I have terrible timing. So it's always with a little bit of astonishment when the stars seem to align and miraculously, the pieces fit together and, as in this case, I read the right book at the right time.
I've just finished David Levithan's Wide Awake and before I rave and quote this book, I have to say how much I've enjoyed a couple of other books he's written, Boy Meets Boy and Nick and Norah's Infinite Playlist, written with Rachel Cohn. Levithan's novels have moments of sheer beauty in his writing and his storytelling is easy, flowing, and unrushed. I admired him as a writer and his newest book allows me to heap more praise on him.

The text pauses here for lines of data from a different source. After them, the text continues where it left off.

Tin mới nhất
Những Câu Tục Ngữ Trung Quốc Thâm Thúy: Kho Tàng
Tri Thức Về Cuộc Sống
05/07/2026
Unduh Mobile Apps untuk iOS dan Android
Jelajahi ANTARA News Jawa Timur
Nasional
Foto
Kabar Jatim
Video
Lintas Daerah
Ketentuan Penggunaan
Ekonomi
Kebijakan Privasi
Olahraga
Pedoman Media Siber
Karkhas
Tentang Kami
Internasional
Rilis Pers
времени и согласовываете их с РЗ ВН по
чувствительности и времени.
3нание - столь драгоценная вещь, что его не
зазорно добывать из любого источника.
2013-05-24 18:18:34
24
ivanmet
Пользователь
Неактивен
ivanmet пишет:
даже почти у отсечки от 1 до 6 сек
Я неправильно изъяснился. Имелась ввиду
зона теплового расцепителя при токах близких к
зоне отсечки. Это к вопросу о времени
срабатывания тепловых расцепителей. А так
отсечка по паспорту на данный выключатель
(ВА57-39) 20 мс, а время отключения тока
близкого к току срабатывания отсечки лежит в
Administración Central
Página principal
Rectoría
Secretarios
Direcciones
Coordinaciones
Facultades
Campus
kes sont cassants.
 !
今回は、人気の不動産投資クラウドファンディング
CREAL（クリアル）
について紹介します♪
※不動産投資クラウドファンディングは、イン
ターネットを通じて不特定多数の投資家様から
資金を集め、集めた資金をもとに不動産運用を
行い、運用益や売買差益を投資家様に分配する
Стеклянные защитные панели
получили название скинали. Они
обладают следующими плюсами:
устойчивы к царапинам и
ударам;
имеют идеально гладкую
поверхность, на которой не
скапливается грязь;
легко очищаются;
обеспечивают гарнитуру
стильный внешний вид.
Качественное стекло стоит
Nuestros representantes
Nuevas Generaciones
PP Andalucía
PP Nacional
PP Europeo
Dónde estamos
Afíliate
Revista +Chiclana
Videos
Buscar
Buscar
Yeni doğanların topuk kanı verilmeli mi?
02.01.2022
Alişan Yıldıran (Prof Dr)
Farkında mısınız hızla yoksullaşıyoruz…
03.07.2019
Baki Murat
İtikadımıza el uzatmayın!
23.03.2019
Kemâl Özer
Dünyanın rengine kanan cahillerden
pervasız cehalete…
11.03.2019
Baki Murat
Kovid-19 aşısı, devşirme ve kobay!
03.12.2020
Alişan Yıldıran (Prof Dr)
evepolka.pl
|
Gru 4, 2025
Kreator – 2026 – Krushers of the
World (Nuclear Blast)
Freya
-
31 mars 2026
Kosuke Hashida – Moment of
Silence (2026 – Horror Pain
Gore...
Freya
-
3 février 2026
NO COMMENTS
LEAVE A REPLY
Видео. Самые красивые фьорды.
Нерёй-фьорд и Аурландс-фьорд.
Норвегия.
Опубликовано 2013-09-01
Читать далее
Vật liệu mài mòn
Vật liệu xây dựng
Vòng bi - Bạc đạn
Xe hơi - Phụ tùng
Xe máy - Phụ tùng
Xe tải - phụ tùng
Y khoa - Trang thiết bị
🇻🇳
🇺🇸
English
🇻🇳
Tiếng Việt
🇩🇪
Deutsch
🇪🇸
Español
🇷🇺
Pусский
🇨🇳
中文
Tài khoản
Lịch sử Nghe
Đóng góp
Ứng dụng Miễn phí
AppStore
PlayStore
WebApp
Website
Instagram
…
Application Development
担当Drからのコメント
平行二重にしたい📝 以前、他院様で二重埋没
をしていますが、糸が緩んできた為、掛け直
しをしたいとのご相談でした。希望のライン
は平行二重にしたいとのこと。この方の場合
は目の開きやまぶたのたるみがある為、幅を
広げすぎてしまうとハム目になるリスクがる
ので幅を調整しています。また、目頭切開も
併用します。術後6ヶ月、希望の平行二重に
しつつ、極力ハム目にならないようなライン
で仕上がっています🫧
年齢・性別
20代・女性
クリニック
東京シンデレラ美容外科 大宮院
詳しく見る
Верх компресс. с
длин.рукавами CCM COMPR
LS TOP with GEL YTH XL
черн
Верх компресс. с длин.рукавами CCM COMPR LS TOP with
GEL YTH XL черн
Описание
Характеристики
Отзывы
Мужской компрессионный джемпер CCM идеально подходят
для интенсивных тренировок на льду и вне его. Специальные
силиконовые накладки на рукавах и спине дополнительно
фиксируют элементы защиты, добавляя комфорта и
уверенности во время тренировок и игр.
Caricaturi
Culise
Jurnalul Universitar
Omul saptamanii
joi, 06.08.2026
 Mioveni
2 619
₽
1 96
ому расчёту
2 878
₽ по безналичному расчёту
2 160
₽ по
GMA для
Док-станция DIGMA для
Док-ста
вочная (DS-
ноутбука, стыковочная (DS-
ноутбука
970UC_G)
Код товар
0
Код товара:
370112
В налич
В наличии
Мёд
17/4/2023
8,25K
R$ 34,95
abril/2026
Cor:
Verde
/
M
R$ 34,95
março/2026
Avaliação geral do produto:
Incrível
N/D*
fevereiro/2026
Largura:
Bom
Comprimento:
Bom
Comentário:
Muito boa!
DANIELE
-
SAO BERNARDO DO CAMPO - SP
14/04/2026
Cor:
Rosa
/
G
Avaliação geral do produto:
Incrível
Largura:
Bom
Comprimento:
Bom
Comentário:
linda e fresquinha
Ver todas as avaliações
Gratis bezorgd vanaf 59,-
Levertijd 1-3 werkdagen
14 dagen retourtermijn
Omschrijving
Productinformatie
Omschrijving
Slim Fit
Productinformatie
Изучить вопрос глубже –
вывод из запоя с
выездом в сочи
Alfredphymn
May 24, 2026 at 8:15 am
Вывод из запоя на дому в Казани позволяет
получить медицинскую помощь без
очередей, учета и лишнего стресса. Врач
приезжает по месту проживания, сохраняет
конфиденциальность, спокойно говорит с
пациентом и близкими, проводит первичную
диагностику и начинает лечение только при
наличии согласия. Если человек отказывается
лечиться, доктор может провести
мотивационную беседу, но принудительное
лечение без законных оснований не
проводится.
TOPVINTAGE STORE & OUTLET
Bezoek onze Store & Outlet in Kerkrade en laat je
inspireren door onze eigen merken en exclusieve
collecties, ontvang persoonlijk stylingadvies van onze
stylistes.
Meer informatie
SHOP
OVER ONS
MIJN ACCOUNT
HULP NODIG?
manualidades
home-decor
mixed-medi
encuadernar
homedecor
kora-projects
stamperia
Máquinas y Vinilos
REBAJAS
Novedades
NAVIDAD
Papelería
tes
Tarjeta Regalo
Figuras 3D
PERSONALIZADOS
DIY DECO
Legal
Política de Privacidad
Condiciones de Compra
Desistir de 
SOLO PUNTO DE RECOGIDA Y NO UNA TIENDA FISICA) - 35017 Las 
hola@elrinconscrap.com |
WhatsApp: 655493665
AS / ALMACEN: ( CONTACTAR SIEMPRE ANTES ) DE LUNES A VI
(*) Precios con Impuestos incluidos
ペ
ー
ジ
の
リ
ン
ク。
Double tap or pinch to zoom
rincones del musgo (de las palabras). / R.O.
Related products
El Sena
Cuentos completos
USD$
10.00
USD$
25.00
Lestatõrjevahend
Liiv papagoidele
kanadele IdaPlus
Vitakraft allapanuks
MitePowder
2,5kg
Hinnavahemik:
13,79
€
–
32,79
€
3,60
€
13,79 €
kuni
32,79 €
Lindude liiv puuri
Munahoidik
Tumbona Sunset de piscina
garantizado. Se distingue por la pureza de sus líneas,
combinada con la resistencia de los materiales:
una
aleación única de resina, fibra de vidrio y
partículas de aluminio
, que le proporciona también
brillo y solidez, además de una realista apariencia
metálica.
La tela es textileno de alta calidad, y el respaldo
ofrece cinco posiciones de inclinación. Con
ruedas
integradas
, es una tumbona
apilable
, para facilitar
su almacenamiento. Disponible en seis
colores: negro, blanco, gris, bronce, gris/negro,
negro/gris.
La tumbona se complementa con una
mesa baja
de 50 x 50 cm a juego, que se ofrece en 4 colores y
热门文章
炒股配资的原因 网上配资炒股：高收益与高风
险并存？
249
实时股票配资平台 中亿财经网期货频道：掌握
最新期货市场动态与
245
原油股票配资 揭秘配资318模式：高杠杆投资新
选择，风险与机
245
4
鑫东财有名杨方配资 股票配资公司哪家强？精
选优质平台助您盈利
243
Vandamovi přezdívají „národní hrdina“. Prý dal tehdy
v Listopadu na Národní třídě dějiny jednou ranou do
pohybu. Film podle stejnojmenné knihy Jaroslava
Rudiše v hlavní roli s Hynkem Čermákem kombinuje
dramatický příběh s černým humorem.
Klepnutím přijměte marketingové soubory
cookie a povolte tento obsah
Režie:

Wide Awake takes place in the near future--a gay Jew has just been elected President of the United States. Duncan is a gay boy who has helped on the campaign in his home state of New Jersey and when the election is challenged by the governor in the state of Kansas, the President-elect calls on his supporters to go to Kansas. So Duncan and his friends go.
There is more background to this future, and Duncan explains it rather well in this paragraph:
"Some members of Congress had wanted to start a Second New Deal to get unemployed people back to work, restoring some of our national parkland and renovating schools and libraries. But instead the President started his War to End All Wars, and a lot of the unemployed men and women got shipped away to 'defend democracy' and 'defeat evil.' It was as if the President had decided that superpowers needed to follow the same plotlines as superheroes, that in order to be good you had to be actively, constantly fighting evil. So he sent our troops to Africa, which had been so debilitated by AIDS and other diseases as we watched, and to the Middle East, trying yet again to create the area in our own image. He left Europe alone because they were enough like us. And he left China alone because China would have bombed us to oblivion if we'd tried anything. The plan was poorly drawn, and as a result the WTEAW was drawn out and drawn out and drawn out, until enough people had died and the economy had recovered enough for the President to declare a victory only he believed." (page 116)
I watched the State of the Union this evening, which is why I found finishing this book so appropriately timed.